Le problème de la transmission, en ce qui concerne le conte à Sainte-Lucie, est aussi dû à la variété de contes qui existe. Quoi transmettre et à quel public ? En ce qui concerne le milieu scolaire, les contes pédagogiques sont les contes racontés : contes étiologiques, contes merveilleux, contes du diable, qui sont plus adaptables à un public d’élèves. Quant au proverbe, c’est un lieu vivant lorsqu’il est utilisé dans la vie quotidienne de la population, ce qui se réduit à l’époque contemporaine. Les temps actuels ont pourtant besoin d’entendre cette sagesse accumulée, Un proverbe rappelle d’ailleurs que « lorsqu’un vieillard parle, nous devons ouvrir nos oreilles ». La disparition progressive des vieillards sachant contes et proverbes a un effet délétère sur la transmission de ces derniers. Aussi paraît-il nécessaire d’assurer leur transmission dans le milieu scolaire ainsi que dans d’autres contextes.
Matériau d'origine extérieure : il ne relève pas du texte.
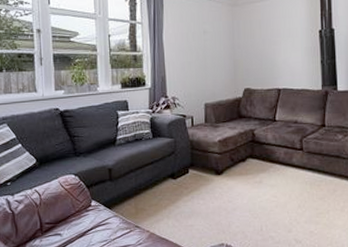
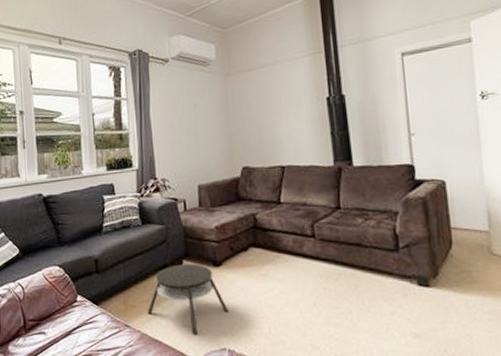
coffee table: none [156,172,227,233] -> present [147,264,229,334]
Les efforts pour sauvegarder la culture orale passent aussi par l’écrit : de l’oraliture à l’écriture. Il y a urgence à compiler, documenter, fixer la tradition orale afin de la préserver. Même si la tradition orale participe d’un cycle universel qui se termine par l’écrit, ce dernier peut également contribuer à sa sauvegarde.
Un modèle d’enseignement et d’apprentissage organisé sur dix séances de cours, donne un parcours pédagogique pour la formation de jeunes conteurs dans le système scolaire. Informés des contes et des proverbes tels qu’ils étaient racontés par les anciens, les élèves arrivent à écrire leurs propres contes en suivant une échelle d’objectifs. Cette pratique d’écriture les prépare à devenir des conteurs modernes. Ils racontent leurs propres contes en actualisant le style de jadis. Et à l’image du conteur classique, deviennent à leur tour ceux qui transmettent l’histoire et témoignent afin de faire vivre la communauté (Chali op. cit. : 398).